Weekly Commentary (10/27/25) – Major Indices Jumped to Record Highs Last Week

NDS Wealth Advisors |

Markets surged to record highs last week, driven by cooling inflation and strong corporate earnings. 
           
For the week, the DJIA gained 2.24% while the S&P 500 moved higher by 1.93%.  The tech-heavy Nasdaq advanced by 2.31%.  International markets joined the party and moved higher as well. For the week, the MSCI EAFE Index (developed countries) finished ahead by 1.25% while emerging market equities (MSCI EM) closed up 2.05%.   Small company stocks, represented by the Russell 2000, moved materially higher as the index shot up 2.51.  Fixed income, represented by the Bloomberg Aggregate, added 0.17% for the week. As a result, the 10 YR US Treasury closed at a yield of 4.02% (unchanged from the previous week’s closing yield of ~4.02%).  Gold prices closed at $4,118.40/oz – down 1.71% as the U.S. dollar index rose by 0.51%. Oil prices jumped higher to close at $61.50 per barrel, up 7.61% on the week after the U.S. blacklisted Russia’s biggest oil companies and cut off Russian revenue for the war.  

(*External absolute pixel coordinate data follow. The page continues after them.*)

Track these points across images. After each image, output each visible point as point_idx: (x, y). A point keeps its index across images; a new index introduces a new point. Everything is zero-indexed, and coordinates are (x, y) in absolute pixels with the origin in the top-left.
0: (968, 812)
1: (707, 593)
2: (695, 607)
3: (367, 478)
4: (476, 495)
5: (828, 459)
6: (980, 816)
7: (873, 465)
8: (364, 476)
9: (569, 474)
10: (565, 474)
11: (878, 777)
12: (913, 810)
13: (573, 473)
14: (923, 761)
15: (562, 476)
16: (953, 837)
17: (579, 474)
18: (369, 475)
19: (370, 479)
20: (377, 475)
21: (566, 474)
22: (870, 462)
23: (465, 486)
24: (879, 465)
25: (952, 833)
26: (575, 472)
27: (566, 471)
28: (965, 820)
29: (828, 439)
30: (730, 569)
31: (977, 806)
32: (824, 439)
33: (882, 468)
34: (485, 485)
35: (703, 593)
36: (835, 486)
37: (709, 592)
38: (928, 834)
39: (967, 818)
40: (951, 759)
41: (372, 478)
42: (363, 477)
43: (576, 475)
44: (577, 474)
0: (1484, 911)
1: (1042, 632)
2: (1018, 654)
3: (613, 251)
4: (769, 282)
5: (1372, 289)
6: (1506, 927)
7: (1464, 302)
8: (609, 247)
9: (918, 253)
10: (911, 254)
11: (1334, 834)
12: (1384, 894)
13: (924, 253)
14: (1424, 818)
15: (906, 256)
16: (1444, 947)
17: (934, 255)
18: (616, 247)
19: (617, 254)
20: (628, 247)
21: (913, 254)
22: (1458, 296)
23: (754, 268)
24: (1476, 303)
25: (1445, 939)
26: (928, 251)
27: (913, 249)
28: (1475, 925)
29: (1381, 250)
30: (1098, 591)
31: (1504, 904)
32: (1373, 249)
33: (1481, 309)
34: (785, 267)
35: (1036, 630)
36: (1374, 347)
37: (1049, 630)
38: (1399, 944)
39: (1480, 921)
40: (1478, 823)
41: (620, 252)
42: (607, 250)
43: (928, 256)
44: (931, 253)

Last week saw Services and Manufacturing PMIs both inch higher.  The Manufacturing PMI rose to 53.3 (a 2-month high) while the Services PMI rose to 55.2 (a 3-month high).  Consumer Sentiment pulled back slightly to 53.6 from the expected 54.5 (no surprise given the government shutdown).  The big news last week came on Friday as September CPI headline and core inflation came in at 3.0% y/y, less than the expected 3.1% level.

The most pertinent economic news items in the week ahead will be the FOMC meeting on Wednesday when the Fed will likely cut rates 25bps; the release of Q3 GDP on Thursday that should give some insights into economic growth; and, on Friday, the release of U.S. Personal Income and Spending for September, the Chicago PMI for October and the Q3 Employment Cost Index.  Lastly, this week is the busiest week for third quarter earnings releases as over 150 S&P 500 companies report.  Earnings reports will most likely set the tone for the markets for the next few weeks.  Of course, the government shutdown continues, and the economy and markets will begin to feel the effects of so many federal workers missing paychecks (along with key economic data releases being disrupted).

Momentum continues for the economy and the market.  Enjoy the ride, but don’t be surprised to see a short-term pause or pullback.  That said, seasonality is still favorable into year-end. Investors should not make material changes to their portfolios due to concerns about the government shutdown or geopolitical events … the markets will adapt as they always do.  We urge investors to trim overweight positions and to stick close to long-term asset allocation targets.